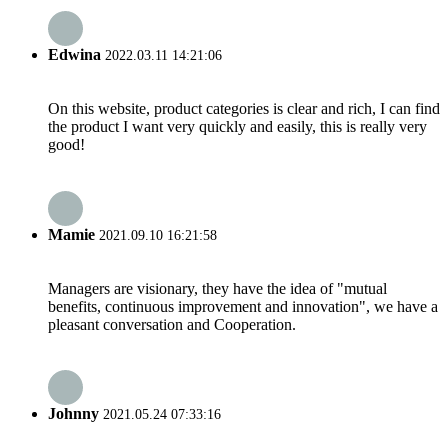
Edwina
2022.03.11 14:21:06
On this website, product categories is clear and rich, I can find
the product I want very quickly and easily, this is really very
good!
Mamie
2021.09.10 16:21:58
Managers are visionary, they have the idea of "mutual
benefits, continuous improvement and innovation", we have a
pleasant conversation and Cooperation.
Johnny
2021.05.24 07:33:16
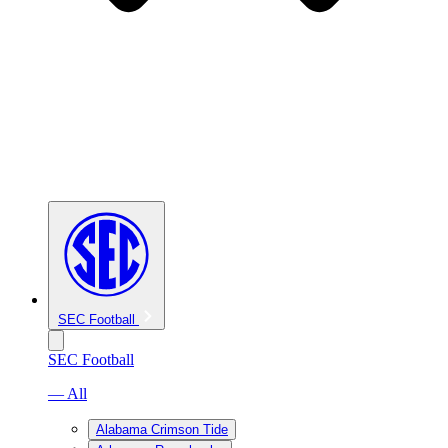
SEC Football
SEC Football
— All
Alabama Crimson Tide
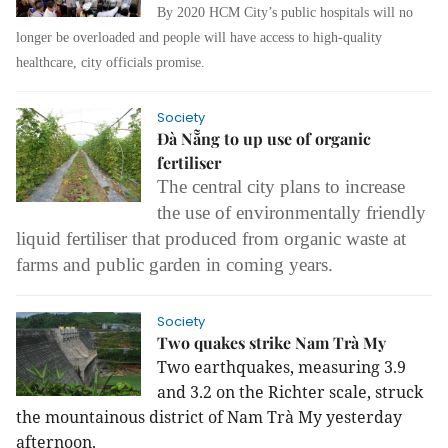
By 2020 HCM City’s public hospitals will no
longer be overloaded and people will have access to high-quality
healthcare, city officials promise.
Society
Đà Nẵng to up use of organic
fertiliser
The central city plans to increase
the use of environmentally friendly
liquid fertiliser that produced from organic waste at
farms and public garden in coming years.
Society
Two quakes strike Nam Trà My
Two earthquakes, measuring 3.9
and 3.2 on the Richter scale, struck
the mountainous district of Nam Trà My yesterday
afternoon.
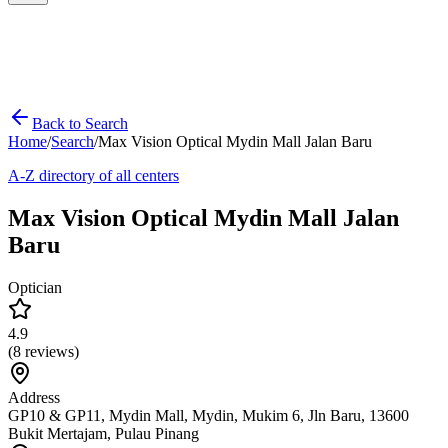
Back to Search
Home
/
Search
/
Max Vision Optical Mydin Mall Jalan Baru
A-Z directory of all centers
Max Vision Optical Mydin Mall Jalan
Baru
Optician
4.9
(
8
reviews)
Address
GP10 & GP11, Mydin Mall, Mydin, Mukim 6, Jln Baru, 13600
Bukit Mertajam, Pulau Pinang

+-------+

Task directions: Take the line that contains "A-Z directory of all centers" and every line after it through the end of the listing above, and repeat them exactly.

Reply to the task:
A-Z directory of all centers
Max Vision Optical Mydin Mall Jalan
Baru
Optician
4.9
(
8
reviews)
Address
GP10 & GP11, Mydin Mall, Mydin, Mukim 6, Jln Baru, 13600
Bukit Mertajam, Pulau Pinang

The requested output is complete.